PASSAGE SHOWN ->
This trend is due to population growth centered in cities, newly created cities, and annexations of formerly unincorporated areas into cities, a trend further revealed by the population growth in the five largest cities in King County. Furthermore, King County added eight new cities, going from 31 incorporated cities in 1990 to 39 cities in 2018. However, while the population residing in unincorporated areas of King County is on the decline, its population still ranks second behind the City of Seattle. 

Even with rapid population growth and changing demographics in terms of countries of origin and racial makeup, the types of households in which King County residents reside have remained largely unchanged since 2000. As of 2017, 60% of King County residents live in family households - married with or without children, or single parent households. About 29% of King County residents live alone, while the remaining 11% live in other non-family household arrangements. 

The breakdown of household types is similar for the United States as a whole, although a higher proportion of US residents, nearly 66%, live in family households. Single-parent households are more prevalent in the United States than in King County, while non-family households hold a smaller share of the US population than that of King County

*Business goal:* 

The goal of this project is to identify relevant variables that impact the optimal sale price of homes in the greater Kings County, Washington area.

*Business success criteria:* 

To use Multiple Linear Regression to estimate or predict price corresponding to a set of predictor variables within the dataset. In addition, we will document the functional relationship between the dependent and independent variables to determine causes of variation in the dependent variable.

#### Assess Situation

This task is not applicable for this project; however, assessments are typically comprised of the following:

* Prodiving an inventory of resources (Data Managers, Technical Support, etc.)
* Document requirements, assumptions and constraints
* Identify risks and contingencies
* Chronicle relevant terminology
* Preparation of Cost-Benefit Analysis

#### Determine Data Mining Goals

The Data Mining goal for this project is to usse Linear and Multivariable Regression models in addition to various visualizations. Data Mining success criteria is to identify all predictor variable(s) lead to the most accurate prediction of price.

#### Produce Project Plan

This task is not applicable for this project, however we will leveraging various Python librairies to assist us with our analysis.

Dataset entries:
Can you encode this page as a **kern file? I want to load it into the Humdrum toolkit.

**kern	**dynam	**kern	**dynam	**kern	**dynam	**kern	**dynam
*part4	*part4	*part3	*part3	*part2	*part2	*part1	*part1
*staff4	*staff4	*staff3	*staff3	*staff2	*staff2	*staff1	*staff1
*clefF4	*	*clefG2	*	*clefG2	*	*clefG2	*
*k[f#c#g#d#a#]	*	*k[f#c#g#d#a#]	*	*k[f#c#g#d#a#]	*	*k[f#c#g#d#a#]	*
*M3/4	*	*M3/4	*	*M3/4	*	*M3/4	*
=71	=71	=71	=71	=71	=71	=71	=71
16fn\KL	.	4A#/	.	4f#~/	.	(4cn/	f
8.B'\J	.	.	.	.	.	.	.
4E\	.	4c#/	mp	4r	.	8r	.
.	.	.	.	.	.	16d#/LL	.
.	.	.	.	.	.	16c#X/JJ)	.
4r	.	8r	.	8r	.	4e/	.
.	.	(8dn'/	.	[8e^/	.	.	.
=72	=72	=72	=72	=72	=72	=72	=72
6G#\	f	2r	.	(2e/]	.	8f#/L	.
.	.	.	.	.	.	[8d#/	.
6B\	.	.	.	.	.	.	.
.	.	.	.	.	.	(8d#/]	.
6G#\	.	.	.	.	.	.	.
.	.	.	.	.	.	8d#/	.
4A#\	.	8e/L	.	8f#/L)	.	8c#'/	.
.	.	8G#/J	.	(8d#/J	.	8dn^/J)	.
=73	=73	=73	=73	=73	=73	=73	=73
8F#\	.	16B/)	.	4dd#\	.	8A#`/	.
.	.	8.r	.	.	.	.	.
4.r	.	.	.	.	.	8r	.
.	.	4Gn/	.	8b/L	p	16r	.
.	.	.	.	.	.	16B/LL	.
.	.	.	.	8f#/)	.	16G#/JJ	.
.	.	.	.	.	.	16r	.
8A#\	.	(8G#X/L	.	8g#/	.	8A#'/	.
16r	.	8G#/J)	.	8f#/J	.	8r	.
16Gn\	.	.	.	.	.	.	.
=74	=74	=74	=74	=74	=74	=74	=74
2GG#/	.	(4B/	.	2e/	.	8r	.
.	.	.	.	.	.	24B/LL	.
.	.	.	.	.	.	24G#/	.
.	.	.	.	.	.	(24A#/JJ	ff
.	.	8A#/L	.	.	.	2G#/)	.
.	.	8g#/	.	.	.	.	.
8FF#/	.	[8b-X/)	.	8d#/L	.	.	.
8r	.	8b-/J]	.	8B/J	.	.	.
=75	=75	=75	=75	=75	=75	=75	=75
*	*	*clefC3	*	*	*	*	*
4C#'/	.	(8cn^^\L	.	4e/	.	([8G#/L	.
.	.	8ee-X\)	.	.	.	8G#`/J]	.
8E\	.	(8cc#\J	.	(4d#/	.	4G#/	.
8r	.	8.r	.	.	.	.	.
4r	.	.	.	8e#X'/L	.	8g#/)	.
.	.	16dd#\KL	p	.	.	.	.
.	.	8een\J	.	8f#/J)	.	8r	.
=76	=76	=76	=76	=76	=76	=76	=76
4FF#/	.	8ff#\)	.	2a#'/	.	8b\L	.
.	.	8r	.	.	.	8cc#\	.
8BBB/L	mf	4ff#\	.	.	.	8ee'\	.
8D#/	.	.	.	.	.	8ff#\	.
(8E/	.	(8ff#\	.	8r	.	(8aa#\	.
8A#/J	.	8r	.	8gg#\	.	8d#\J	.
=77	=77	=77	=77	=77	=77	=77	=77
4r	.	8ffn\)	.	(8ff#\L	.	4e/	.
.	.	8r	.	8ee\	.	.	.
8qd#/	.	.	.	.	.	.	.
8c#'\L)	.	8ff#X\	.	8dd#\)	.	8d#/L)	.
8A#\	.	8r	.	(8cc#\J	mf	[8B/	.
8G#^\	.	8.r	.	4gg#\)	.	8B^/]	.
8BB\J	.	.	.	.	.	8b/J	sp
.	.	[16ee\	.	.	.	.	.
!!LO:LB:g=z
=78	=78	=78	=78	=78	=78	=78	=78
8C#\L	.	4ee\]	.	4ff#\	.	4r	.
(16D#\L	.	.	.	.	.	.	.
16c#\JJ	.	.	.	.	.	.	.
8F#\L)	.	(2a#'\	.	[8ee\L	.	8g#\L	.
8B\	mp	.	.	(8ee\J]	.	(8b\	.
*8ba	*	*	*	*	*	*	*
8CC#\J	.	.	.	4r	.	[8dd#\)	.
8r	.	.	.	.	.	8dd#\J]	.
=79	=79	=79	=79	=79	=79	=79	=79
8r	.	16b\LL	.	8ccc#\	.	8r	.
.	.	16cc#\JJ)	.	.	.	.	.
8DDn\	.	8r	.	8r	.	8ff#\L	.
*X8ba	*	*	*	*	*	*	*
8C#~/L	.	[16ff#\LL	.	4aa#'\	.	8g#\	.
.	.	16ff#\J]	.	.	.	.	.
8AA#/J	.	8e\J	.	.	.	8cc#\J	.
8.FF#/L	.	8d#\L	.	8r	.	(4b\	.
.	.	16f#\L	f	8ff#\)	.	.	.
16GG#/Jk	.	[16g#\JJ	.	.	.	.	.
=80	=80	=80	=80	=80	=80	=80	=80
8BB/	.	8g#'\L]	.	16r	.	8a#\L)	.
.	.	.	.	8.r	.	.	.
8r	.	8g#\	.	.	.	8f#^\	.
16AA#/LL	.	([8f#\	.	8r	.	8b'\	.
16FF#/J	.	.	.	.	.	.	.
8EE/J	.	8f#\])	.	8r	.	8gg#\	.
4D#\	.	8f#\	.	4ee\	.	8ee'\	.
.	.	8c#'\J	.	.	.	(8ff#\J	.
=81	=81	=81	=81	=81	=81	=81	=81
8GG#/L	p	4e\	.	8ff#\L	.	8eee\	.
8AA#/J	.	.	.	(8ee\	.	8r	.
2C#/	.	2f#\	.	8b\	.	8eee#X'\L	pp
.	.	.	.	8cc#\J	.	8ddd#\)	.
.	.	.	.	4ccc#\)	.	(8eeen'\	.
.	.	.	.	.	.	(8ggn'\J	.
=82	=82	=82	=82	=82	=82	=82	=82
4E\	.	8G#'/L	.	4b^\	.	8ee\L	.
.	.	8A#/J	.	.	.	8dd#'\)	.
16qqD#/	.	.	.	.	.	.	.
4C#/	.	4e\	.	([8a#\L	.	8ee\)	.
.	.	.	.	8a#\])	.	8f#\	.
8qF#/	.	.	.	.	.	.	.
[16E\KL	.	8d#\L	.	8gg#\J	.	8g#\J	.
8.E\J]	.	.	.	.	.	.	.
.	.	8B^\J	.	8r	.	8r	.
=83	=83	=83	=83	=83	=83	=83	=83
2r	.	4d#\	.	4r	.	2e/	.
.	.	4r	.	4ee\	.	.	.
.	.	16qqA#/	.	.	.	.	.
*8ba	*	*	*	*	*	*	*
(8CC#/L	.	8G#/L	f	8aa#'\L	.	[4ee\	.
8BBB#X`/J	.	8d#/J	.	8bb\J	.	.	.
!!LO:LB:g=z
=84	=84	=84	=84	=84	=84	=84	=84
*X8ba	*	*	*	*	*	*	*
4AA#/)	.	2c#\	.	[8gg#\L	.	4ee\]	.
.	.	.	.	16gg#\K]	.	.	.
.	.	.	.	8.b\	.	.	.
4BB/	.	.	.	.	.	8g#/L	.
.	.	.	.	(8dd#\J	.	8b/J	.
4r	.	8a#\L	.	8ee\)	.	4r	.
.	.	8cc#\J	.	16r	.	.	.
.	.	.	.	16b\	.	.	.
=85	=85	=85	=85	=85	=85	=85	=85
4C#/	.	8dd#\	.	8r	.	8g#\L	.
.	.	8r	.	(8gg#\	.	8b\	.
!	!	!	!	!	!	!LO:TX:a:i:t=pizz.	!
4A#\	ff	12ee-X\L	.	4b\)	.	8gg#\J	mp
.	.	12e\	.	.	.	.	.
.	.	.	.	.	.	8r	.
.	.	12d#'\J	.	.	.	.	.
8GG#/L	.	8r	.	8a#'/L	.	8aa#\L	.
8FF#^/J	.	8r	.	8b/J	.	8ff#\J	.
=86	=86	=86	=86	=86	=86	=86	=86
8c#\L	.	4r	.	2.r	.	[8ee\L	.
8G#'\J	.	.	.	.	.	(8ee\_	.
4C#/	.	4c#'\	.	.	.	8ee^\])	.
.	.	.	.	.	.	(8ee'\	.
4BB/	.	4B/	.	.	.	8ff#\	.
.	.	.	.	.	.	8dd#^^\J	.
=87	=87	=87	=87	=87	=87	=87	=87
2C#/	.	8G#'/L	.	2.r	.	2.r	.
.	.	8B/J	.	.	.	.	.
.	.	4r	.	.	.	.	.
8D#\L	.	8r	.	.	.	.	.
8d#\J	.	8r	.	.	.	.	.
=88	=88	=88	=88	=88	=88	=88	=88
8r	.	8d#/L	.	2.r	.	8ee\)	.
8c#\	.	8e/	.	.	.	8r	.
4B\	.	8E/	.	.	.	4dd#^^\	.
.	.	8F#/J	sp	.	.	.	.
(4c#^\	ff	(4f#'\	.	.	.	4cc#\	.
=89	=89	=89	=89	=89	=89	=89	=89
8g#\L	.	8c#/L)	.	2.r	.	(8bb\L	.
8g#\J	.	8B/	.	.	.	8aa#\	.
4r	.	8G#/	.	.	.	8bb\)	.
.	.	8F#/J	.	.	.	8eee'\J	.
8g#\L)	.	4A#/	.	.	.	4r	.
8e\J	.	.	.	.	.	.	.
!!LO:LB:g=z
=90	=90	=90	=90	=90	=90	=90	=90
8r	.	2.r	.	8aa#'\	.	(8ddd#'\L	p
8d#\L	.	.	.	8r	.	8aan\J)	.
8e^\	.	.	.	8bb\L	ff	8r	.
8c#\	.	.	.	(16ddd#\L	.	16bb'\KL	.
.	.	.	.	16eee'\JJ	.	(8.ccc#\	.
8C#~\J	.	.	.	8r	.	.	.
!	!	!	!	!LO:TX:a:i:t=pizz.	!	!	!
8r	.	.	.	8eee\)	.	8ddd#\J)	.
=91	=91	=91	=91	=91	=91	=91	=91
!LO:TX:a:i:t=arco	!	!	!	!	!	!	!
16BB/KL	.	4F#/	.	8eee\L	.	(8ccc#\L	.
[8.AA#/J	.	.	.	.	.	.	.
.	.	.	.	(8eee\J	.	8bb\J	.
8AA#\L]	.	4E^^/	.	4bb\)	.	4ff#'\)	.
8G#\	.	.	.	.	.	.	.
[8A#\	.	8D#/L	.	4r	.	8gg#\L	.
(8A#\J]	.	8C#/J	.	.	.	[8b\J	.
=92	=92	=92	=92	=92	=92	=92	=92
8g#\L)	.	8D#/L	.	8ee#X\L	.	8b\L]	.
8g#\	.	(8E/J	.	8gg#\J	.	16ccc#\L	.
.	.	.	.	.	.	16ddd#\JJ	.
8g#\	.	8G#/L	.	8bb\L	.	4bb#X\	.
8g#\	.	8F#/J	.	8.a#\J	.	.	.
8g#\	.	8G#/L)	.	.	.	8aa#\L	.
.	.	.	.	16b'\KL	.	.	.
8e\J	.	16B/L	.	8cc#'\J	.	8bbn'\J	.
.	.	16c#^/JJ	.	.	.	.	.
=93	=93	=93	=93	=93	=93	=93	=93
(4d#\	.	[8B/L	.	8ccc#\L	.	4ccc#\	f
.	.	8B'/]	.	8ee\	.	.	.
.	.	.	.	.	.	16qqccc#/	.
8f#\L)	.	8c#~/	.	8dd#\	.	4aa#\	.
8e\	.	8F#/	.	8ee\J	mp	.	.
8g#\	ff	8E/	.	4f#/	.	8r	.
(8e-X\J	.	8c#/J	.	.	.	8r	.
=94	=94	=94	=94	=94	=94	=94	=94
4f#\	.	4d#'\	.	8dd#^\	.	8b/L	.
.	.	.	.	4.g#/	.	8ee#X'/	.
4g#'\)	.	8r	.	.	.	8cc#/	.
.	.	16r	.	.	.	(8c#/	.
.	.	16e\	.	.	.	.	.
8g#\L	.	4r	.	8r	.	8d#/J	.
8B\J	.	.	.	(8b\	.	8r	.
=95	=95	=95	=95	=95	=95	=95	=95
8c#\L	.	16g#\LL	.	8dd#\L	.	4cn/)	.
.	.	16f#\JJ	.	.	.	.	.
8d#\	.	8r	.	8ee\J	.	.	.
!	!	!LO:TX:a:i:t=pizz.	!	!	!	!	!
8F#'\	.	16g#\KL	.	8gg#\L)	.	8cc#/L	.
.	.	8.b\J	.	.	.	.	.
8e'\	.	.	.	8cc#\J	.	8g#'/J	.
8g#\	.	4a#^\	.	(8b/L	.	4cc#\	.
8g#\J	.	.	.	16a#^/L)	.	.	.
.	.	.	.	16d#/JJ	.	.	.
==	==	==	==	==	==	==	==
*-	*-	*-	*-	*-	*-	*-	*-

INSTRUCTION 1 -> Check each statement against the King County text and answer yes or no, quoting the words that decide it: (a) King County had 31 incorporated cities in 1990 and 39 in 2018. (b) Single-parent households are more common in King County than in the United States. (c) About 29% of King County residents live alone.
INSTRUCTION 2 -> According to the King County text, what share of King County residents lived in family households as of 2017?
Answer from the King County text only.

FULL ANSWER 1 ->
(a) Yes: "going from 31 incorporated cities in 1990 to 39 cities in 2018"
(b) No: "Single-parent households are more prevalent in the United States than in King County"
(c) Yes: "About 29% of King County residents live alone"

FULL ANSWER 2 -> 60%